Page 46 of Tattooed Vow

Her fingers clutch the front of my sweater. She doesn’t speak, but she doesn’t pull away either. And for a moment, with the morning sun peeking through the trees and her warmth in my arms, I let myself believe that I could protect her. That we can survive this.

18

SANDY

Thankfully, the bear is gone now, but the tension it left behind stays coiled in my chest. The creature had appeared without warning, emerging from between the pines with deadly silence that defied its size. I’d stumbled backward, tripping over a log and twisting my ankle. A sharp pain sliced up my leg, causing my teeth to grind together.

Before I can fully assess the damage, Dimitri is there beside me. His touch is firm yet careful as he slips an arm around my waist, helping me to my feet.

I clutch the front of his sweater, hating how good it feels to lean on him. I hate how warm his strength feels and how easy it is to trust him with my weight, my pain, everything.

“I’m fine,” I lie.

His eyebrows snap together. “You’re not.”

The muscle in his jaw ticks that telltale sign of frustration I've come to recognize. Still, he doesn’t lecture me. He just shifts his grip and pulls me closer, his body shielding me from the stillness of the forest like the danger hasn’t already passed.

We walk slowly. More like hobble. Every step sends a dull throb up my leg, but I grit my teeth and don’t complain.

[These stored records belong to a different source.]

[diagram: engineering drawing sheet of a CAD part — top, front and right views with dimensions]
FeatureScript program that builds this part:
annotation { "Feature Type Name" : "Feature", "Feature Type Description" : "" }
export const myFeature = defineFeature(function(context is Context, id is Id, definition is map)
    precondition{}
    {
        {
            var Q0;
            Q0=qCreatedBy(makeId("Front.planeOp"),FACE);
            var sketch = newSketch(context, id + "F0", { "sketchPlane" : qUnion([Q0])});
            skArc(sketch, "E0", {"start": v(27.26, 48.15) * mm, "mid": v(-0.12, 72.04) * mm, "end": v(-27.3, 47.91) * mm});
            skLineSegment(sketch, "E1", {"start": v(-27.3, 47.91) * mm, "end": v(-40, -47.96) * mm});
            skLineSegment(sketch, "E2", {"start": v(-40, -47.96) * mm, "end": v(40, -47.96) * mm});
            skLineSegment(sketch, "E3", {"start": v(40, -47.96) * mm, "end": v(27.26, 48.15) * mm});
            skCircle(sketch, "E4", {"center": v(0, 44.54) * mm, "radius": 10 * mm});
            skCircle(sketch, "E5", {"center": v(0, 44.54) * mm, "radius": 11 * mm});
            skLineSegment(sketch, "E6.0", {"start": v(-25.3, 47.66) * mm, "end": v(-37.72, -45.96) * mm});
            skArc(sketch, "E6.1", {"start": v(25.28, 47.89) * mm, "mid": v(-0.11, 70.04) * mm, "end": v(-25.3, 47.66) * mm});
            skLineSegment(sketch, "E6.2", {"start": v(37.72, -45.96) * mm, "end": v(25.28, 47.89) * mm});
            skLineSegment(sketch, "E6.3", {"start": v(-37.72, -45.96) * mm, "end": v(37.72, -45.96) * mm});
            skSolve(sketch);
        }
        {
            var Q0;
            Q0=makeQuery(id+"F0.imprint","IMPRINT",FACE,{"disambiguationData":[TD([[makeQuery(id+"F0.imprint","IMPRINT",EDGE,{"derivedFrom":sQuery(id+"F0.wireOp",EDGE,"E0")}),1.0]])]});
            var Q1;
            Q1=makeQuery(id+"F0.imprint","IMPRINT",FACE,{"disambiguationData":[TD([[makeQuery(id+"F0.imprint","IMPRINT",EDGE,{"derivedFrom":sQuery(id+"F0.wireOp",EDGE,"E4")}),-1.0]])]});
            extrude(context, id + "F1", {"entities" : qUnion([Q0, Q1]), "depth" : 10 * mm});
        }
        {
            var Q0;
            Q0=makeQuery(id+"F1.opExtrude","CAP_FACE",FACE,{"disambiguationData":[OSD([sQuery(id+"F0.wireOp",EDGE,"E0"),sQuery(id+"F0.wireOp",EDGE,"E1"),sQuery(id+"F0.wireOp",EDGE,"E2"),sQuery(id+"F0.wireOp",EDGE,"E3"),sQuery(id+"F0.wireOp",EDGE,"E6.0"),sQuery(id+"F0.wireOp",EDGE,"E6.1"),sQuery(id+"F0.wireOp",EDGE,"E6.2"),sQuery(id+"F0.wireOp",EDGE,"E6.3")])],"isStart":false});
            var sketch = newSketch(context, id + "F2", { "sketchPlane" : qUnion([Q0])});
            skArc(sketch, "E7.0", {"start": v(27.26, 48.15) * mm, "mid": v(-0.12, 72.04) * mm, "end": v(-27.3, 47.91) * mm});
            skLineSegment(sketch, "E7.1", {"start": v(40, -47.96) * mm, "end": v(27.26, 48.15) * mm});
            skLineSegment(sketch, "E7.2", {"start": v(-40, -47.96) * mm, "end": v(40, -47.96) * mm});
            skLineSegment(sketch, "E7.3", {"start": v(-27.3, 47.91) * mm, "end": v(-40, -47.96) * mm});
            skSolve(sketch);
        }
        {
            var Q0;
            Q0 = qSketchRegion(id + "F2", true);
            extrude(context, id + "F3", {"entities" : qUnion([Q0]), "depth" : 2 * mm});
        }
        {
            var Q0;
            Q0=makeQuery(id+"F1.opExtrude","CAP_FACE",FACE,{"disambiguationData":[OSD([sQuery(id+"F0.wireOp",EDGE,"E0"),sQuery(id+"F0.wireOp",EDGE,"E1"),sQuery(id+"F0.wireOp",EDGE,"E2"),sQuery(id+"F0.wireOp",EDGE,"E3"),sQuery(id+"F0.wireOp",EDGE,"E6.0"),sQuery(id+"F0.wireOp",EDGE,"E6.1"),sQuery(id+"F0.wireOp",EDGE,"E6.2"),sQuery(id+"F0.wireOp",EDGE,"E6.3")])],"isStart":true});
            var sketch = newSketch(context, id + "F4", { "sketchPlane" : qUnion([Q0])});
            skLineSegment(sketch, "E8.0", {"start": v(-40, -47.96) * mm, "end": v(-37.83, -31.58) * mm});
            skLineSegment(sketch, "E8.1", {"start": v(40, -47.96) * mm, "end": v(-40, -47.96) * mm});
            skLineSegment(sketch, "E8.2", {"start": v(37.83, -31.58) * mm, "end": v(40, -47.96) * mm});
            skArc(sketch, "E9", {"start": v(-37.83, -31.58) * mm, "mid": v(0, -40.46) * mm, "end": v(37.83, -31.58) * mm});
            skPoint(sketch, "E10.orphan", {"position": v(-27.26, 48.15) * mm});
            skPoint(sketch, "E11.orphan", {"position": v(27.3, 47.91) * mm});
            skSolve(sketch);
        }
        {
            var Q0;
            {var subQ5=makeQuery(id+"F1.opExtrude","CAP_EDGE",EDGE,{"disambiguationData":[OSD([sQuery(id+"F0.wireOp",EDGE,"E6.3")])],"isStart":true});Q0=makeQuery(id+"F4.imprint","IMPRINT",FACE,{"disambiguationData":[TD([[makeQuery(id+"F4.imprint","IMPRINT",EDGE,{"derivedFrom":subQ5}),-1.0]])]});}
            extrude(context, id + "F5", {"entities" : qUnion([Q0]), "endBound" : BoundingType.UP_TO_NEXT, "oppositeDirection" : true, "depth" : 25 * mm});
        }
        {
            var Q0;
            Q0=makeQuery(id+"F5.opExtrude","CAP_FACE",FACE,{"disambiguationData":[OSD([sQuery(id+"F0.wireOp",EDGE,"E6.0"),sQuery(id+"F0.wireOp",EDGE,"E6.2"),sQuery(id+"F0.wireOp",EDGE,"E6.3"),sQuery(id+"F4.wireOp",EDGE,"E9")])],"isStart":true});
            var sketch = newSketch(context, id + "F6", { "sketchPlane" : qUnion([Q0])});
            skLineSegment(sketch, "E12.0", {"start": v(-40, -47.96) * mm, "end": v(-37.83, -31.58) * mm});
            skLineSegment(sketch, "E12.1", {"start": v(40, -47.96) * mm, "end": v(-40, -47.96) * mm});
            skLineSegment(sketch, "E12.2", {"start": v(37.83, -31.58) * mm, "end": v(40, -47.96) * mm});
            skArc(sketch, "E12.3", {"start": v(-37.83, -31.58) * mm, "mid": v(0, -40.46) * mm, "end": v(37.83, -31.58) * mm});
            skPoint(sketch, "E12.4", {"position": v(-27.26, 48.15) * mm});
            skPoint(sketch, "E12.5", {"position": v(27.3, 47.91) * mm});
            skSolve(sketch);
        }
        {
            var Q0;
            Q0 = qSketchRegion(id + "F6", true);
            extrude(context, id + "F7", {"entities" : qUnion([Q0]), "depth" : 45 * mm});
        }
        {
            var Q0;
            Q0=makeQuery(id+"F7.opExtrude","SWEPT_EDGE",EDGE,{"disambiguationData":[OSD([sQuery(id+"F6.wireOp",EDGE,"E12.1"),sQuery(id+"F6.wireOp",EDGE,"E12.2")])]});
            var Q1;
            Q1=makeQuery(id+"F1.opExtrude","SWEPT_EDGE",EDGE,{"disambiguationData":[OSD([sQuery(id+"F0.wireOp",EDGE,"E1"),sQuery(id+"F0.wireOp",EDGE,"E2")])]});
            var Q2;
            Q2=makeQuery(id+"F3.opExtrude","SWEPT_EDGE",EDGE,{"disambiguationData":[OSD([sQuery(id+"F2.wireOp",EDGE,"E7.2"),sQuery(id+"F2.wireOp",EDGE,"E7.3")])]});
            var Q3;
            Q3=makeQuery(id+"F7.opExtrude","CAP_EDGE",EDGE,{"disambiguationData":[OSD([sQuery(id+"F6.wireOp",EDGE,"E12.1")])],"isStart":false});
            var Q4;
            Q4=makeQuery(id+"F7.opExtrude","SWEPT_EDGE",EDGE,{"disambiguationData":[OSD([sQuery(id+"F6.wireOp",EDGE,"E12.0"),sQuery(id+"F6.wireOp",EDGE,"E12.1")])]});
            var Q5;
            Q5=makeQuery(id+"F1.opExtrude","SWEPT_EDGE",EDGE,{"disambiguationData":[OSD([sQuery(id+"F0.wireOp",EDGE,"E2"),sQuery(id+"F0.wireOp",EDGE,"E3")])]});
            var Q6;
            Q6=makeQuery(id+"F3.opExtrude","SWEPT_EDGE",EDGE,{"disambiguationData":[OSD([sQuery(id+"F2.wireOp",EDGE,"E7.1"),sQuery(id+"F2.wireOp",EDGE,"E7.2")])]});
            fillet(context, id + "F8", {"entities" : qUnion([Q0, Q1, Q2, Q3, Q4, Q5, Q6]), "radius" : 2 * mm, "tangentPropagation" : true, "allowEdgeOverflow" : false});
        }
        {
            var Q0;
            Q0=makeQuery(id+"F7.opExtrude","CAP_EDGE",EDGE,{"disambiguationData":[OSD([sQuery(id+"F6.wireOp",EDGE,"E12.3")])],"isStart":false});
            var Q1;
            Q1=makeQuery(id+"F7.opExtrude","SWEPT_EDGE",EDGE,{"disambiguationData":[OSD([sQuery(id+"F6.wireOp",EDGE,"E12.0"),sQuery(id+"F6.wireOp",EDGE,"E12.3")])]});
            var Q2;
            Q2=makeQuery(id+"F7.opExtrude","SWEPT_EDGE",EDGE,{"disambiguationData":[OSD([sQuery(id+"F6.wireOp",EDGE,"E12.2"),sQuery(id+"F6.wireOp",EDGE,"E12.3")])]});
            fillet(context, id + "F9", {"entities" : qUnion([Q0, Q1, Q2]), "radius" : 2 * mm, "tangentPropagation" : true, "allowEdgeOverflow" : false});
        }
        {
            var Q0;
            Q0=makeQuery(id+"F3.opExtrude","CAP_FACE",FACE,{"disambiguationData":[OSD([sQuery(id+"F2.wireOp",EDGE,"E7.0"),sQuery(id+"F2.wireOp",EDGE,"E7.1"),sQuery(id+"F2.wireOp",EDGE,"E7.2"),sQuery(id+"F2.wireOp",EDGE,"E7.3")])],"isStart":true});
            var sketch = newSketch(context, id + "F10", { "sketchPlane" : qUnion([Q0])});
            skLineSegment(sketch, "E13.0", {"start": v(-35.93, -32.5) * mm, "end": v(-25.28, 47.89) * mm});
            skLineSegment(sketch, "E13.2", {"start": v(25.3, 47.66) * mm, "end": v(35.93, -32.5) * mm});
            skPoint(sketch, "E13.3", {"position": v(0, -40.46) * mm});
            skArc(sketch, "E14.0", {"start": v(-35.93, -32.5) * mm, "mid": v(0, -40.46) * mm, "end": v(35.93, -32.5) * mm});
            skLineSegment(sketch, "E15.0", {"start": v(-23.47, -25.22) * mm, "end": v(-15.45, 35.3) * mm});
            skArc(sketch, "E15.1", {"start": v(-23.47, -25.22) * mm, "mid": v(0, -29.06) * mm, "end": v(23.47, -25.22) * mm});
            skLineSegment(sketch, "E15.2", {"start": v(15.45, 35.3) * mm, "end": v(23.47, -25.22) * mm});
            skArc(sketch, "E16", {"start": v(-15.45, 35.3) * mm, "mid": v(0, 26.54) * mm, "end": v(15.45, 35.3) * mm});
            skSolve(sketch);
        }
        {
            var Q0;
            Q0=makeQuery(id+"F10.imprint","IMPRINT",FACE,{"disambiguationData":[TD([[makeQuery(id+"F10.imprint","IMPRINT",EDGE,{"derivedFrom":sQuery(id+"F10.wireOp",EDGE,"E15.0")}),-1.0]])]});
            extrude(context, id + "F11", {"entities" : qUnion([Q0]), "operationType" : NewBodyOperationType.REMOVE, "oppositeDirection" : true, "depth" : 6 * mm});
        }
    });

The truth is the pain distracts me from the thoughts crowding my head.

Like the way Dimitri moved without hesitation when the bear came through the trees. How he’d stepped in front of me like it was instinct. How he would’ve died to protect me.

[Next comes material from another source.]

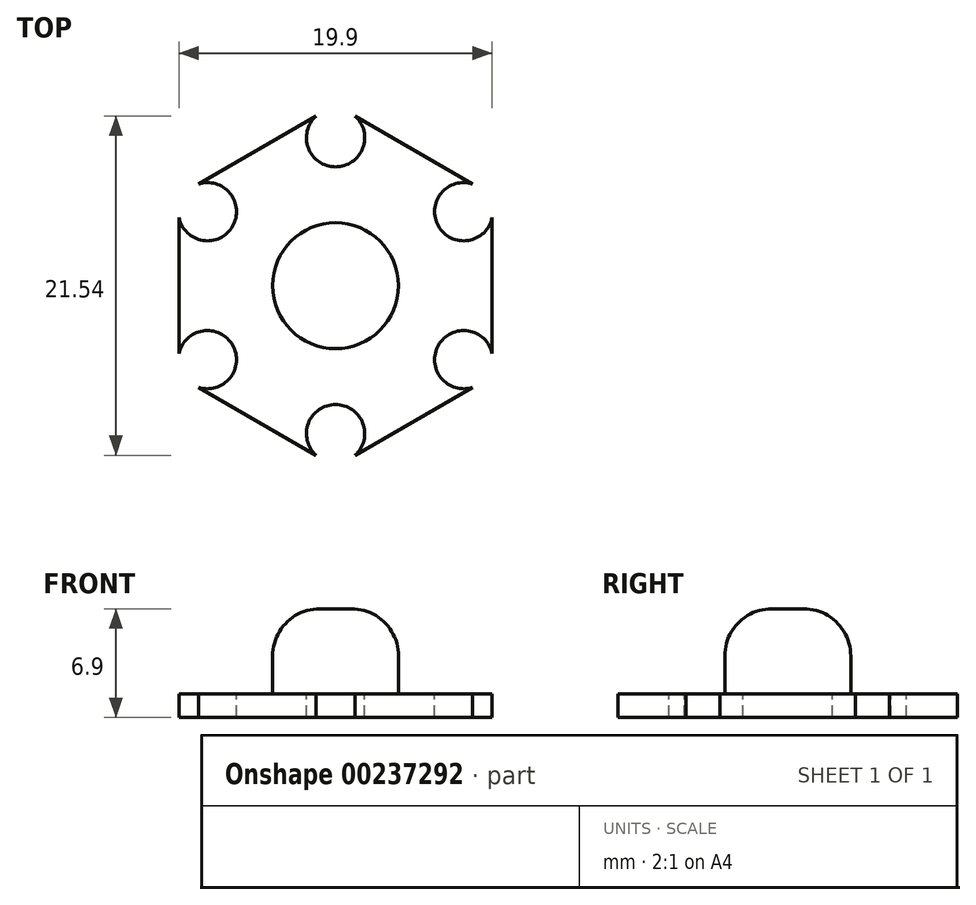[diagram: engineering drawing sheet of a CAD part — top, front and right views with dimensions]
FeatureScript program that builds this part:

And for what? I’m not his wife. I’m not even his girlfriend. I’m a complication.

But when he looks at me and touches me, I don’t feel like one. That terrifies me more than any bear can.

“We're still a mile out,” he states, glancing at the darkening sky. “The path gets steeper ahead.”

Rain begins to fall, at first as a fine mist. It’s barely perceptible except for how it catches in Dimitri's hair, clinging to the waves like tiny diamonds. But within minutes, it strengthens, soaking through the shoulder of my jacket, making the forest floor slick and treacherous.

We barely take two more steps before Dimitri sweeps me into his arms. I open my mouth to protest, but his eyes silence me. It isn’t pity. I would have hated that. It’s something else. Something that makes my heart stutter against my ribs.

“Don't fight me on this,” he insists, already moving forward. “Not now.”

He carries me the rest of the way, his body warm and solid against mine. Water droplets cling to his eyelashes, and a muscle works in his throat each time I shift in his arms. I’m dizzy when the cabin appears, but not from the pain. From him. From thesteady rhythm of his heartbeat, the quiet strength in his arms, the way the world seems to narrow to just us.

The cabin stands like a sanctuary in the growing storm. Dimitri climbs the three steps to the porch. He shoulders open the door, carefully maneuvering us inside without jostling my ankle.

He eases me down on the couch with a gentleness that has no business coming from a man like him. Then he disappears, returning a minute later with a bowl of warm water and a first-aid kit. He kneels before me and begins unlacing my boot. His fingers brush against my skin, and my core tightens.

Those hands.

I can’t stop looking at them—strong, scarred, precise. They'd held guns. Broken bones. Taken lives. But they'd also held me. They'd tangled in my hair, traced fire down my spine, and anchored me while I unraveled beneath him.

His jaw clenches as he inspects the angry scrape along my forearm.

“I’ll clean it,” he mutters, dipping a cloth into the warm water. “It’s not deep.”

I flinch when the cloth touches my skin.

“Sorry,” he whispers, even though he doesn’t stop. “You landed hard.”

“I was distracted.”

His hand stills, his eyes lifting to mine. Heat surges between us. For a moment, I think he’ll lean in.

But then his phone rings. And just like that, the moment shatters.

Dimitri stands, wiping his hands on a towel.